La democracia, como escuela de ciudadanía, ha reforzado la construcción de nuevos sujetos más institucionalizados. Está entrando en el mundo adulto una generación cuyas vidas han sido atravesadas en su totalidad por las instituciones. Sus trayectorias comienzan en el parto, siguen en la guardería y la escuela y terminan en un asilo. Se produce así una naturalización de las imposiciones históricas y una incapacidad de pensar más allá de lo dado. Los cambios sociales (modelos familiares, estilos de vida y valores, incorporación masiva de la mujer al mercado de trabajo , etc.) han transformado también las concepciones con respecto al papel que las instituciones tienen que jugar. Se exigen más horas de escolarización, más subvenciones, más becas, más servicios sociales, más dinero para actividades culturales, etc., pero sin hacer un análisis que trascienda los propios condicionamientos estructurales e intereses individuales, que son llevados a lo colectivo por diversos mediadores sociales, cuyo objetivo es el reforzamiento de sus respectivas estructuras y posiciones dependientes del propio Estado. Ni análisis global (en clave transformadora), ni valoración de las consecuencias a largo plazo de las políticas de delegación y renuncia a la gestión de la propia vida, llevada por múltiples inercias e ilusiones consumistas. Sin embargo, además de la mencionada descomposición de lo social en clave de solidaridad y autogestión, esta tendencia también se traduce en una progresiva deshumanización por la ruptura de lazos solidarios y espacios comunitarios (abandono de hijos y ancianos y personas dependientes en manos de profesionales, delegación, irresponsabilidad, relaciones superficiales, individualismo, cinismo, soledad, aislamiento, etc.) que configuran un panorama nada halagüeño.
Cooptación
Es evidente que los tiempos son difíciles y llenos de miedos, incertidumbres y perspectivas inquietantes, que se suman a las muy serias limitaciones a la hora de actuar y a las escasas referencias alternativas. En este sentido, es comprensible que se quieran buscar seguridades y apoyos. Las instituciones ofrecen esa seguridad, tanto como reclutadoras de empleo público, como oferentes de servicios y ayudas monetarias. La perspectiva histórica del Estado ya no es la de una estructura parasitaria que reproduce la opresión y servidumbre sociales, sino algo de lo que tratar de sacar el mayor provecho posible. En el mejor de los casos, se percibe como un mal menor en un mundo tan complejo que es imposible gestionar de otra manera. Además, las instituciones -por lo menos en la actual coyuntura histórica- son progresistas (a veces incluso más que los propios colectivos sociales) y otorgan reconocimiento a ciertos reclamos o a fragmentos de luchas que terminan por ser deglutidos y tecnificados: internacionalismo derivado en ONGs, grupos de presión o colectivos políticos convertidos en observatorios, espacios vecinales transformados en centros cívicos, gaztetxes frente a locales municipales , etc. Ante la progresiva desaparición de cuerpo social con vocación autónoma y la tendencia a la descomposición de los lazos comunes, los problemas o espacios sociales (de convivencia, de subsistencia, de interrelación, etc.) son gestionados burocráticamente con una legión de funcionarios o profesionales, a los cuales se les encomienda (al margen de planteamientos bienintencionados y logros parciales) reforzar la legitimidad de los poderes públicos y la subordinación de los individuos.

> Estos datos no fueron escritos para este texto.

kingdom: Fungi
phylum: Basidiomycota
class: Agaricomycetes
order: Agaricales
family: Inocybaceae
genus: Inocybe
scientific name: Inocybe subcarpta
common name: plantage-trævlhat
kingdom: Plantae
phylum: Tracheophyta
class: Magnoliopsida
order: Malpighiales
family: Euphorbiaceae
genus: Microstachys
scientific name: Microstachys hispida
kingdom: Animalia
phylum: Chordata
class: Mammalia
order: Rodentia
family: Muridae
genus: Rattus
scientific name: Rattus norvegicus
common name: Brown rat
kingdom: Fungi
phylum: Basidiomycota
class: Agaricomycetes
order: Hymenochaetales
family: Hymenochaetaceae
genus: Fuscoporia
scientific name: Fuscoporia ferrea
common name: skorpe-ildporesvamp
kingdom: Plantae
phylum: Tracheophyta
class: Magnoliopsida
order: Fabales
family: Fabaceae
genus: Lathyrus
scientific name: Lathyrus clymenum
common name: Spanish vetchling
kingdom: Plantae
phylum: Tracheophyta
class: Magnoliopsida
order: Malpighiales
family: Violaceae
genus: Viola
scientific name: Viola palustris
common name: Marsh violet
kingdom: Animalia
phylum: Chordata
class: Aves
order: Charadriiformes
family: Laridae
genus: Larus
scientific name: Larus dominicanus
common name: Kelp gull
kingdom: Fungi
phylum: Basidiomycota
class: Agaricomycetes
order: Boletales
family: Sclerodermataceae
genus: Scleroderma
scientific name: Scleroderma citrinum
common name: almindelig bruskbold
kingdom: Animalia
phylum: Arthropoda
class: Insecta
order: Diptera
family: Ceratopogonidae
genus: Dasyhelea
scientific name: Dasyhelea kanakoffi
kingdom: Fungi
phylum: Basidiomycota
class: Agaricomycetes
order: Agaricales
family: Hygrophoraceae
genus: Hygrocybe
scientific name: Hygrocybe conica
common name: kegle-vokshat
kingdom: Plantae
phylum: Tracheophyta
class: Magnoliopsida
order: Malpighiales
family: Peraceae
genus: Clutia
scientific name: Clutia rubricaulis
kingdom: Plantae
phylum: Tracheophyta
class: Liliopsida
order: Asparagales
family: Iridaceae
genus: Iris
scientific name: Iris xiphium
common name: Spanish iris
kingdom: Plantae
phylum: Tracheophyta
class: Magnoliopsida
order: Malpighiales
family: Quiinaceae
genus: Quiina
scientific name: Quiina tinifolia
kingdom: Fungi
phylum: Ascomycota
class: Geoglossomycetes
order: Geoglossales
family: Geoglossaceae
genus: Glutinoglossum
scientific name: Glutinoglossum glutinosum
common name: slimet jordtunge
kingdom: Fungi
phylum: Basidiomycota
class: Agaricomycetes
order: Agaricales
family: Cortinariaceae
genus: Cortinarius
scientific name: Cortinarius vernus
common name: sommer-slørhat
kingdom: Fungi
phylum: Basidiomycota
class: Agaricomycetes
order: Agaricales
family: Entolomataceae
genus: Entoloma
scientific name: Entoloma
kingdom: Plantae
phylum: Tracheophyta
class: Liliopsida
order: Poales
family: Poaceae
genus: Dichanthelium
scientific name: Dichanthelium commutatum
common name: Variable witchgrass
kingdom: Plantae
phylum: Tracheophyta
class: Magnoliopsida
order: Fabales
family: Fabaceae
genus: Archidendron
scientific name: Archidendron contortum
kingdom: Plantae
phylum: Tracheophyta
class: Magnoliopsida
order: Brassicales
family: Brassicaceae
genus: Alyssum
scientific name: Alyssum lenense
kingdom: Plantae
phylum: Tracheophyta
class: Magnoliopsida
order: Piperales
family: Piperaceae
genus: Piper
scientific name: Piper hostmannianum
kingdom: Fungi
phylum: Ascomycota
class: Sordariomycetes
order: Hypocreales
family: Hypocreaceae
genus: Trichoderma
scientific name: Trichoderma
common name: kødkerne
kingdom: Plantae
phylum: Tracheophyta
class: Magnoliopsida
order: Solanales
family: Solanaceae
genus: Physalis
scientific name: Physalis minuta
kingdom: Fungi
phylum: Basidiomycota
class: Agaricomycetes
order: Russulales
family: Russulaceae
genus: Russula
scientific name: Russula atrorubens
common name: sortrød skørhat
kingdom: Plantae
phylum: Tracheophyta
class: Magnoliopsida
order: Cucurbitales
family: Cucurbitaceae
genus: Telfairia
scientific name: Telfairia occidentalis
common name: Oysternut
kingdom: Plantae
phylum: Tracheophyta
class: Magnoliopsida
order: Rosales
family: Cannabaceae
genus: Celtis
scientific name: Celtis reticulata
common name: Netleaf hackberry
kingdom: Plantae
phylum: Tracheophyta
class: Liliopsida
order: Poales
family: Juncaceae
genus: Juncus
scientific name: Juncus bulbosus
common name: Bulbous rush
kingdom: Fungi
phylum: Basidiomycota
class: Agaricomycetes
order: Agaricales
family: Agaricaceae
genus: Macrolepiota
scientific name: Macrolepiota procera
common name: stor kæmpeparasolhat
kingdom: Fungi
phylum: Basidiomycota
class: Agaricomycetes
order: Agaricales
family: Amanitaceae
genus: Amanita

La institucionalización es ante todo un proceso educativo. Se enseña a pedir, a delegar en los mecanismos ya establecidos, a no tener iniciativa de autoorganización. En este terreno se sitúa la siempre compleja cuestión de las subvenciones. La aceptación o el rechazo de las mismas cuenta con diversos argumentos respecto a los condicionamientos políticos, económicos o simbólicos que generan. Establecido un posicionamiento ético y político es posible diferenciar la unión a menudo interesada que se da entre los intereses individuales y los colectivos. En este sentido, a menudo se justifican políticamente prácticas concretas, que pueden ser entendibles a nivel personal, pero difícilmente sustentables a nivel político. Se impide de esta forma la clarificación que viene determinada por la contradicción entre los objetivos políticos y los condicionamientos sociales («Lo deseable o justo es X, pero yo en lo personal desgraciadamente hago Z»). Esta pérdida de la referencialidad ética o política (típica de la sociedad postmoderna) genera confusionismo en cuanto a los métodos de actuación y relativiza determinadas prácticas contradictorias. El peligro de las subvenciones y de otras cuestiones similares desde un punto de vista transformador es que a menudo condicionan material o simbólicamente la labor de quienes las reciben. Establecen además una paz o conciliación «de facto» con las instituciones, abonando el terreno a la participación «crítica» en los procesos institucionales (planes culturales y urbanísticos, gentrificación, legitimación política de las autoridades...) y facilitando la conversión de iniciativas sociales en trampolines de iniciativas de lucro particular convertidas en apéndice de las estrategias de control social. La política de subvenciones de todo tipo (culturales, asistencia social, etc.) se ha convertido, de este modo, en un elemento estratégico de la actuación institucional.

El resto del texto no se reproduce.